EXERCISE MATERIAL ▸
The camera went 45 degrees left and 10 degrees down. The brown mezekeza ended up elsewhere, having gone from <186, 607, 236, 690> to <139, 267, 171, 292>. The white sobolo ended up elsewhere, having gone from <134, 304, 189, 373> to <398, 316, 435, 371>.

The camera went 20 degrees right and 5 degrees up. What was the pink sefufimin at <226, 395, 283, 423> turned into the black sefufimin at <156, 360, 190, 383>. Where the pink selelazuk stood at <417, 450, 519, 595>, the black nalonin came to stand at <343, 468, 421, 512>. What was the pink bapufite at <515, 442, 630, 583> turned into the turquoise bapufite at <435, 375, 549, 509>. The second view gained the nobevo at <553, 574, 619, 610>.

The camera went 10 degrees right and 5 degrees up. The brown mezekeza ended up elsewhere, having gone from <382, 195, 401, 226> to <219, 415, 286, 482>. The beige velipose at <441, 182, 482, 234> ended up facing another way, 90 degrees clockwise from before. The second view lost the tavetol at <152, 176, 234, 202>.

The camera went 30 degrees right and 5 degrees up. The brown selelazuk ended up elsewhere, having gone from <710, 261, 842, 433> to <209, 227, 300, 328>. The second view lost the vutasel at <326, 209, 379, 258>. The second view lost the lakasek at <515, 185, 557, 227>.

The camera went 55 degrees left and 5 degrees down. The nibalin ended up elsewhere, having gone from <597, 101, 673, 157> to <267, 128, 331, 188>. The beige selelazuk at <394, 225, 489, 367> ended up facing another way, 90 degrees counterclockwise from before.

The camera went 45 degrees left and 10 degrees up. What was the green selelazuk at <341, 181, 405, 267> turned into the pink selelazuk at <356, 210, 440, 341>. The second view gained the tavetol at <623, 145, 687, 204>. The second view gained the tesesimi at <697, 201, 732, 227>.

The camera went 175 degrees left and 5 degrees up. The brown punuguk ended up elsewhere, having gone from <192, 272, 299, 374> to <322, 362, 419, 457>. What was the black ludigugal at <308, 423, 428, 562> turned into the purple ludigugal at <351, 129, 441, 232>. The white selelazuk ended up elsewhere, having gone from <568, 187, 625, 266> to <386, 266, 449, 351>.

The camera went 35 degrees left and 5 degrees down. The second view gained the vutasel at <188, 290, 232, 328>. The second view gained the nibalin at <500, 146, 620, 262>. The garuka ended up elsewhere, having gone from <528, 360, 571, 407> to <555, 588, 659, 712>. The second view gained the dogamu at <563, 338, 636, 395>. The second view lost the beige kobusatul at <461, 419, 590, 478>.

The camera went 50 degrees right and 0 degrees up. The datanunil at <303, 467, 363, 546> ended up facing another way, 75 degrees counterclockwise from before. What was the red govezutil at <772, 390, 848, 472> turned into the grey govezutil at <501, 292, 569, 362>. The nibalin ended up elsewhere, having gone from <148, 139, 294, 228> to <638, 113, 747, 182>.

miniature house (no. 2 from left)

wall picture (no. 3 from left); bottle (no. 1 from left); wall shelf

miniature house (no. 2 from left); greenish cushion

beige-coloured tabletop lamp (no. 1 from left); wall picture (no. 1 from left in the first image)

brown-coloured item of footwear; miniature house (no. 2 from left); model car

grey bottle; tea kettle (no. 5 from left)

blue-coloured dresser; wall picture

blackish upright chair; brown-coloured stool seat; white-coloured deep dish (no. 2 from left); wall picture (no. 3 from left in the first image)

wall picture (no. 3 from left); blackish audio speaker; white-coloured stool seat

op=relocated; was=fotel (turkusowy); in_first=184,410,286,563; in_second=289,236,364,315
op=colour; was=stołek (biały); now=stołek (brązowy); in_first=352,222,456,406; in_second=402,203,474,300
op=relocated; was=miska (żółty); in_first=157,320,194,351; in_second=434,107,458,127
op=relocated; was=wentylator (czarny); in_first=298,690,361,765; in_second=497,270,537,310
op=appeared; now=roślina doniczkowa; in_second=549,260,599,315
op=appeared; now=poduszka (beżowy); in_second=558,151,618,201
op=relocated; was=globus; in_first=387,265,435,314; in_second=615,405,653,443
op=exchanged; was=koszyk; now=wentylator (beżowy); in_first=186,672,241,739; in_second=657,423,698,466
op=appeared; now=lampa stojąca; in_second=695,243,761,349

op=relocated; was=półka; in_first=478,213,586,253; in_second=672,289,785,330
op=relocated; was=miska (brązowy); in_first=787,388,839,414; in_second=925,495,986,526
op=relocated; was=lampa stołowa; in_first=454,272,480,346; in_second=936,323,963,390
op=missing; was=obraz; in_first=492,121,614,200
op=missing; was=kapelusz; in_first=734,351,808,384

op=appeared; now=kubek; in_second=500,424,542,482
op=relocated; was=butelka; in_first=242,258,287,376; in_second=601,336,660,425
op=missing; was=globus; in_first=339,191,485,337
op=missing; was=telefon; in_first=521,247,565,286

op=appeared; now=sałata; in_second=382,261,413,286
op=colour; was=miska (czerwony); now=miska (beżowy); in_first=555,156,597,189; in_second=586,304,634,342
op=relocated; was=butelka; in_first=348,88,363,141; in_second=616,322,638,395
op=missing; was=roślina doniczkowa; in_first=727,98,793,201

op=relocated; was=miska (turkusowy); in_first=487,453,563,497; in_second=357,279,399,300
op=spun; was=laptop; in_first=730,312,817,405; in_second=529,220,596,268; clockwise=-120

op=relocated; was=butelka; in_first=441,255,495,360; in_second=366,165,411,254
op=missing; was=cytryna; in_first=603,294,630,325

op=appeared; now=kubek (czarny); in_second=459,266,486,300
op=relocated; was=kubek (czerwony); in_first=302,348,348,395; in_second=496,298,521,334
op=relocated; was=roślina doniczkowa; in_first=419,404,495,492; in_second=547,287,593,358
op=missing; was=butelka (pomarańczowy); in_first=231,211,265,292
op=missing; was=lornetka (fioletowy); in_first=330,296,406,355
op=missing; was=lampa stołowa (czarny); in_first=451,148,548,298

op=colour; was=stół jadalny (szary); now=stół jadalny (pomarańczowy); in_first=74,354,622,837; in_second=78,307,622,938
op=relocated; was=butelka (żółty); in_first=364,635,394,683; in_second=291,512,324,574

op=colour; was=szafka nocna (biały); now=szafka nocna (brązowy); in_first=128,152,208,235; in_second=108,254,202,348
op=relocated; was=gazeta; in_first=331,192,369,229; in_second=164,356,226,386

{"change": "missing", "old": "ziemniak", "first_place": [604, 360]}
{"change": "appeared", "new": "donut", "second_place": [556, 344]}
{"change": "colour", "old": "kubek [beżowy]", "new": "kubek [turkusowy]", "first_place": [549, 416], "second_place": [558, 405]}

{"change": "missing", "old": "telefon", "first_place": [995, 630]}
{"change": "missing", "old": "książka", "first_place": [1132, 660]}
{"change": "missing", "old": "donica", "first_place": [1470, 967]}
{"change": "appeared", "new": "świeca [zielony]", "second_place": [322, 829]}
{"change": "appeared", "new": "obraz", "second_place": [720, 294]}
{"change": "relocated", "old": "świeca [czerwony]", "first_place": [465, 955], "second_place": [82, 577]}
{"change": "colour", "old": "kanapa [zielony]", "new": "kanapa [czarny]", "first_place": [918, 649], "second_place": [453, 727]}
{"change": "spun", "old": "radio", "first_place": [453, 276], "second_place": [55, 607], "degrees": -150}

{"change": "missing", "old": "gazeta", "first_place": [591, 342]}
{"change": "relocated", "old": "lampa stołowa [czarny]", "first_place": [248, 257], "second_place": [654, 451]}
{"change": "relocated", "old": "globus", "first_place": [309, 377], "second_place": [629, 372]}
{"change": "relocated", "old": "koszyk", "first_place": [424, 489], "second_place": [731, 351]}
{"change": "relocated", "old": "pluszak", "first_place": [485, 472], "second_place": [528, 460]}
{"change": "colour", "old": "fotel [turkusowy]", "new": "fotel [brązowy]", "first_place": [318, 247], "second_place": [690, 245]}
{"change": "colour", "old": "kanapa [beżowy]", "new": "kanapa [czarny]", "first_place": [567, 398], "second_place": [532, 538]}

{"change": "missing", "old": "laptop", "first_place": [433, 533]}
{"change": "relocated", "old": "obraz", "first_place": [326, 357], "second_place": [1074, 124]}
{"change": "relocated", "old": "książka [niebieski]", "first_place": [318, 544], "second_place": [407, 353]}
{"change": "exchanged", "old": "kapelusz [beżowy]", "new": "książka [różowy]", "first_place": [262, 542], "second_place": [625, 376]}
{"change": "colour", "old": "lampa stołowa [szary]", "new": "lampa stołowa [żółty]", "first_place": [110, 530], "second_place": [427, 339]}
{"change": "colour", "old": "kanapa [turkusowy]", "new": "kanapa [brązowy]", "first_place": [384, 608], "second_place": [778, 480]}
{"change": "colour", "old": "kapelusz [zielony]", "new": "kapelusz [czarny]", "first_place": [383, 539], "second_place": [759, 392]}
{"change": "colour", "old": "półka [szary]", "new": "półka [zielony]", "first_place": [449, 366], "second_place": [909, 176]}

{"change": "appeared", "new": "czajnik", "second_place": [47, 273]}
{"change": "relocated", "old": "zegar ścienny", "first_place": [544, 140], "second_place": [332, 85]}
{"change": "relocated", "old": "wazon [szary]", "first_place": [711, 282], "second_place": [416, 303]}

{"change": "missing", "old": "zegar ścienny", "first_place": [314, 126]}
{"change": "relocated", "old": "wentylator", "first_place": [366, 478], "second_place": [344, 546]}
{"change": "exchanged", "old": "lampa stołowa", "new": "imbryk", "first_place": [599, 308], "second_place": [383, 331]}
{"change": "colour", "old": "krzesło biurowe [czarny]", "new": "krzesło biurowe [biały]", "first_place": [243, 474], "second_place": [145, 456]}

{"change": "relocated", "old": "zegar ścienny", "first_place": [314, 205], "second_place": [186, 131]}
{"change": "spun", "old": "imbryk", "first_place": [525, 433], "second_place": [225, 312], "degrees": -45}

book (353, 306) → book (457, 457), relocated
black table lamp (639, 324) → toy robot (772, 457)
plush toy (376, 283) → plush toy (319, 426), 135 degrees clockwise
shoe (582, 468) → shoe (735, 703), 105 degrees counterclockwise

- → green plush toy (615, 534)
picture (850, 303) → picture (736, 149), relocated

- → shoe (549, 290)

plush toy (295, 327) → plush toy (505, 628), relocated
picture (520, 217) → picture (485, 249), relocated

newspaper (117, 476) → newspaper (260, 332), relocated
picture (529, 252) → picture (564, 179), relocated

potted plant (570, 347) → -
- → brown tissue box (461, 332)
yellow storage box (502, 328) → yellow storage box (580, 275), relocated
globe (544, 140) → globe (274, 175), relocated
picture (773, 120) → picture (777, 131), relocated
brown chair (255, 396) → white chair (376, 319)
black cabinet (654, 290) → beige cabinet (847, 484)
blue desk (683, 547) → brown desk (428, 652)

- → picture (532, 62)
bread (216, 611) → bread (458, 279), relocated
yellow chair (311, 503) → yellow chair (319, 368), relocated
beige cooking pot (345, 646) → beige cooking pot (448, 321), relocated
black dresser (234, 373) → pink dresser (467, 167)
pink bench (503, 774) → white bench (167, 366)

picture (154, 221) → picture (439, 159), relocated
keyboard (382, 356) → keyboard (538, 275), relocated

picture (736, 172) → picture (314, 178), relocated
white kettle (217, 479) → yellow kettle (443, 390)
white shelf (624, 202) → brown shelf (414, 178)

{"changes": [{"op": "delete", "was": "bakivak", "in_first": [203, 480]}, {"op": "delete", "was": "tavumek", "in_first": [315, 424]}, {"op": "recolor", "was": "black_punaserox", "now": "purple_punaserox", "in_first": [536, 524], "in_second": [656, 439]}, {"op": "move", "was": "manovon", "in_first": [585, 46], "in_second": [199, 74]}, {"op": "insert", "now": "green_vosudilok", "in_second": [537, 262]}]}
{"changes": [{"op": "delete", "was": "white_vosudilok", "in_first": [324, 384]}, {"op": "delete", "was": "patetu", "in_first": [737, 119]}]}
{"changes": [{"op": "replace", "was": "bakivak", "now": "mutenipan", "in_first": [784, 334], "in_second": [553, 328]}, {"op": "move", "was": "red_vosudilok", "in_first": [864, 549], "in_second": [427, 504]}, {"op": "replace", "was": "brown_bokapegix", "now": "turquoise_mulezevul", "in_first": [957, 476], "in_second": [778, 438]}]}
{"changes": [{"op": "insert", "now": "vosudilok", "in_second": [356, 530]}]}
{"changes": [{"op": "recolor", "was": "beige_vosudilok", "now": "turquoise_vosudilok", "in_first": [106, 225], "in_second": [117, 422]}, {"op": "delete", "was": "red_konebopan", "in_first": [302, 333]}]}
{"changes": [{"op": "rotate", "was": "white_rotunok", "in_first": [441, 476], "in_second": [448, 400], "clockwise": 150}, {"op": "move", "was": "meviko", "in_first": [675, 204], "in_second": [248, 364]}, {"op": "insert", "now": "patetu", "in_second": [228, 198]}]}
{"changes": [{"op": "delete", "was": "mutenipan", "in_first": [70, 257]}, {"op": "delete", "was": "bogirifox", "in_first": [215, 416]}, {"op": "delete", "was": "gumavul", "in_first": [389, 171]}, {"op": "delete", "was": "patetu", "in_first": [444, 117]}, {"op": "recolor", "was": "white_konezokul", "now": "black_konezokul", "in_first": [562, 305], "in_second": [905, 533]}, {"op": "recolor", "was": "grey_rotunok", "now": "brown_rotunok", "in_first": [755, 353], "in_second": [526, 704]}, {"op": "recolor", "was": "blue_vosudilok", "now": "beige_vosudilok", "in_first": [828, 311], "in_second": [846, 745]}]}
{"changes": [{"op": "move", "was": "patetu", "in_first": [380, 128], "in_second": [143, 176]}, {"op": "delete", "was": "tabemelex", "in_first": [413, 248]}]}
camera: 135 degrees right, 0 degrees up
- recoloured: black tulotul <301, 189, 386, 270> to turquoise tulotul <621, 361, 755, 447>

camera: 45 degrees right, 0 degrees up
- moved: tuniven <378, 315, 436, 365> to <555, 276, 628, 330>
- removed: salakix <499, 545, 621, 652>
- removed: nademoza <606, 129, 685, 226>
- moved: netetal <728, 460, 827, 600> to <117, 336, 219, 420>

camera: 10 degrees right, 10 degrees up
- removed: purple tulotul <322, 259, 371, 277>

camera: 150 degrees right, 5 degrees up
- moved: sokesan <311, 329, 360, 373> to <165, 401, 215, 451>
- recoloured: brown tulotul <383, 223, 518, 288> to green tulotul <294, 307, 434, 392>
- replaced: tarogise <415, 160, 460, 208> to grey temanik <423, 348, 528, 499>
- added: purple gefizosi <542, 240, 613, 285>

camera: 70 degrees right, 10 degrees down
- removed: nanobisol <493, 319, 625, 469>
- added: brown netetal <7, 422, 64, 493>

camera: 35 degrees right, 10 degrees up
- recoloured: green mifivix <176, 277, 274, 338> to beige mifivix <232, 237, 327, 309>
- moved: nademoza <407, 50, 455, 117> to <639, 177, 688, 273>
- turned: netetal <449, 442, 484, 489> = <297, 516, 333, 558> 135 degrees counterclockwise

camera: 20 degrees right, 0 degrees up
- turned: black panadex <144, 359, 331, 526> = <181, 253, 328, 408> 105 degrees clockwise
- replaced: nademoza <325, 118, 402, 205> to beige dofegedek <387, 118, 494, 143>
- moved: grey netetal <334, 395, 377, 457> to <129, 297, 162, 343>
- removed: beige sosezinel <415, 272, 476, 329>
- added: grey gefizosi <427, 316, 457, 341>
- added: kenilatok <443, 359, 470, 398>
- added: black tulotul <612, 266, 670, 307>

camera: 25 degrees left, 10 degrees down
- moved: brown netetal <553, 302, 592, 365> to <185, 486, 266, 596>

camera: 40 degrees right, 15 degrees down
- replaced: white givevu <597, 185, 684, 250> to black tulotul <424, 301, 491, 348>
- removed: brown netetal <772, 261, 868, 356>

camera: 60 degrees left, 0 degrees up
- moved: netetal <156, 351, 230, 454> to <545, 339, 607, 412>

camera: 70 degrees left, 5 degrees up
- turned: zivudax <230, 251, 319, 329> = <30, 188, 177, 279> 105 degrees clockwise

WHAT YOU WILL DO ▸ Give back exactly the lines above starting at the line where "book (353, 306) → book (457, 457), relocated" appears and ending at the line where "plush toy (376, 283)" appears, both included, with no other lines.

TASK SOLUTION ▸
book (353, 306) → book (457, 457), relocated
black table lamp (639, 324) → toy robot (772, 457)
plush toy (376, 283) → plush toy (319, 426), 135 degrees clockwise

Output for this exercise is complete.